TEXT SEGMENT below:
No longer on active duty, I was a Marine reservist that particular day. Standing among my civilian co-workers, I remember hearing the announcement on the radio. Understanding completely what that entailed, I looked at two of the older men standing with me and said, “I hope and pray they find weapons of mass destruction!” It’s all I said as I walked outside, looked up at the American flag flapping in the wind and wept silently.

I didn’t feel good about our president’s saber-rattling antics. He was often on the news posing with Marines, sailors, airmen, and soldiers in various locations throughout the world…pumping them up about what they were about to do. I didn’t like that we were willing to put so much trust in a document which has since been deemed to have been partially, if not all, fabricated by angry people anxious to make someone pay.

Countless searches proved fruitless and we learned soon enough that Saddam Hussein had presented a good bluff — I think he really had to — knowing the threat of neighboring Iran, Saudi Arabia, Syria, and Turkey. While he did torture thousands of people and heartlessly directed the killing of millions of others, that was not, according to our nation’s policy, reason enough to go to war. If it was, wouldn’t we also be in Rwanda, Sudan, Ethiopia, and elsewhere in the world to end similar methodical genocides.

Here we are, February 2008, still in Iraq, billions of dollars deep into debt and no end in sight. Republicans would have us stay there with a surging show of force until the Iraqis are a true democracy. The thing to remember is the Iraqis don’t really know what that means. All they see are our uniforms and guns, our tanks and planes, our Humvees and our helicopters. How frightening it must be to not know the fate of your nation, to not know when the occupation will end, to not understand why radical Muslims don’t want to see your country independent, to watch as the world debates your future.
End of TEXT SEGMENT.
SUPPLIED ENTRIES below:
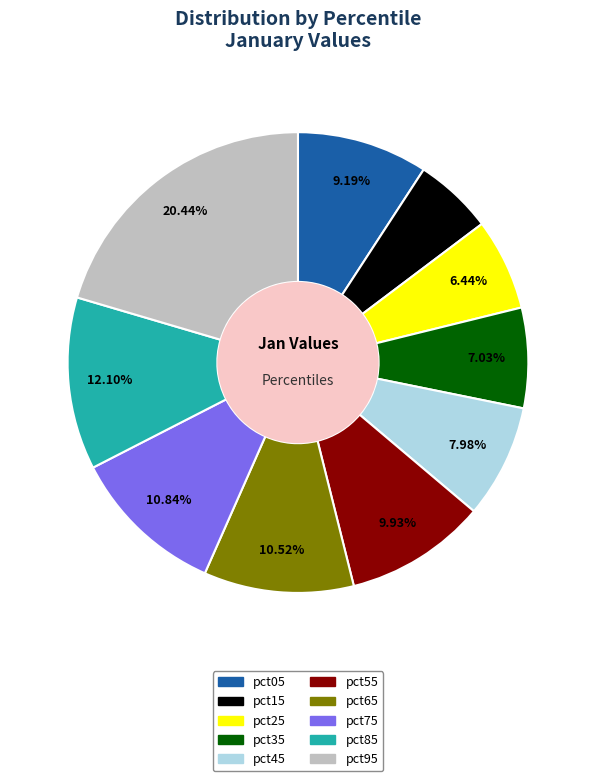

Combined, what portion of the pie is pct55 and pct75?

20.8%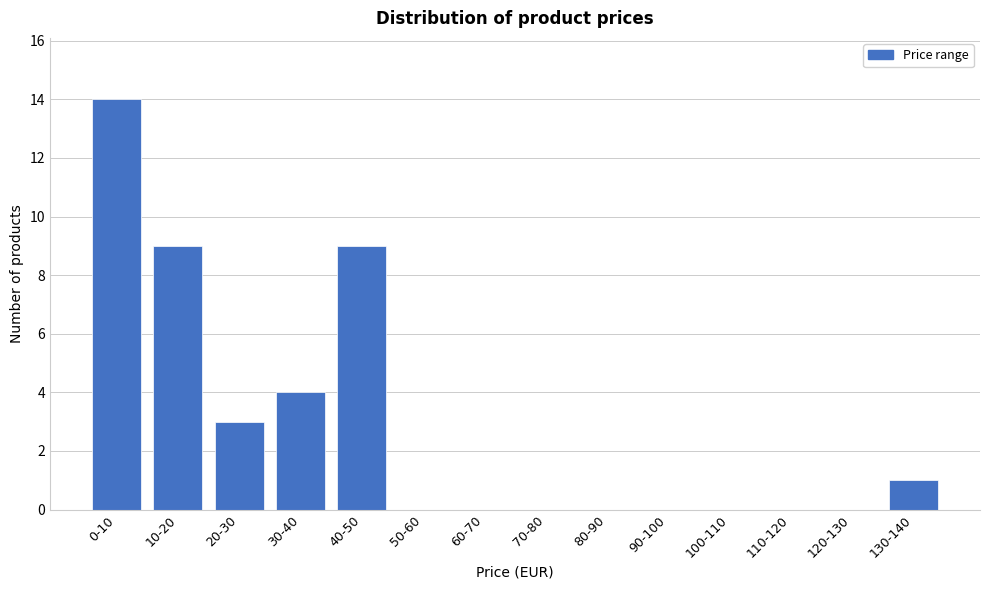

Reading left to right, extract all data points from this chart.

0-10=14	10-20=9	20-30=3	30-40=4	40-50=9	50-60=0	60-70=0	70-80=0	80-90=0	90-100=0	100-110=0	110-120=0	120-130=0	130-140=1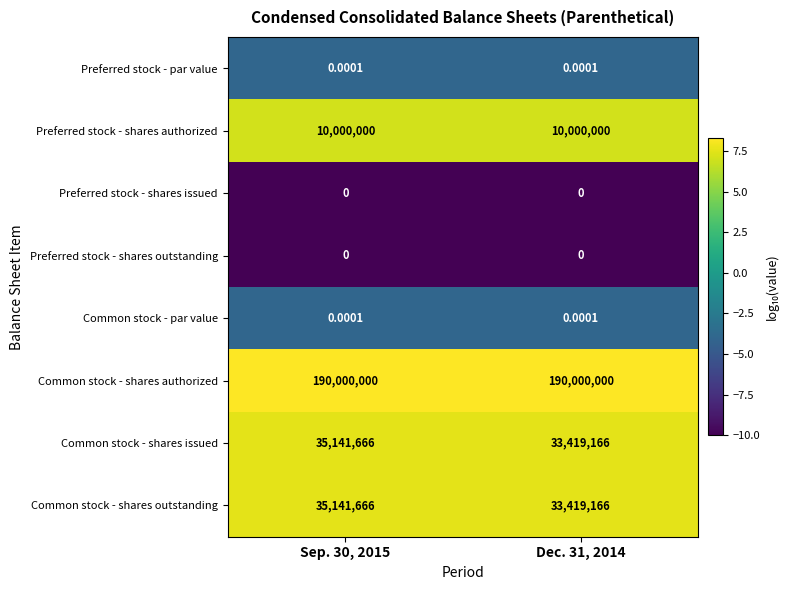

Is the value of Common stock - shares outstanding at Sep. 30, 2015 greater than the value of Common stock - par value at Sep. 30, 2015?

Yes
End of SUPPLIED ENTRIES.
TASKS FOR THIS EXERCISE.
1. In the Iraq war essay, write out everything from "I didn’t feel" down to "make someone pay.", substituting "report" for "document".
2. Answer these questions about the Iraq war essay:
(a) What was the writer's military status on the day of the radio announcement?
(b) What month and year does the writer give for "Here we are"?
(c) Which neighboring countries does the writer name as a threat Saddam Hussein knew of?
3. Decide whether each statement agrees with the Iraq war essay, and quote the words that settle it:
(a) The writer was on active duty on the day of the announcement.
(b) After speaking to co-workers, the writer went outside and wept while looking at the flag.
(c) According to the writer, Democrats want a surge of force until Iraq becomes a true democracy.

YOUR WRITTEN ANSWERS.
1.
I didn’t feel good about our president’s saber-rattling antics. He was often on the news posing with Marines, sailors, airmen, and soldiers in various locations throughout the world…pumping them up about what they were about to do. I didn’t like that we were willing to put so much trust in a report which has since been deemed to have been partially, if not all, fabricated by angry people anxious to make someone pay.

2.
(a) A Marine reservist.
(b) February 2008.
(c) Iran, Saudi Arabia, Syria, and Turkey.

3.
(a) No: "No longer on active duty, I was a Marine reservist that particular day."
(b) Yes: "looked up at the American flag flapping in the wind and wept silently."
(c) No: "Republicans would have us stay there with a surging show of force until the Iraqis are a true democracy."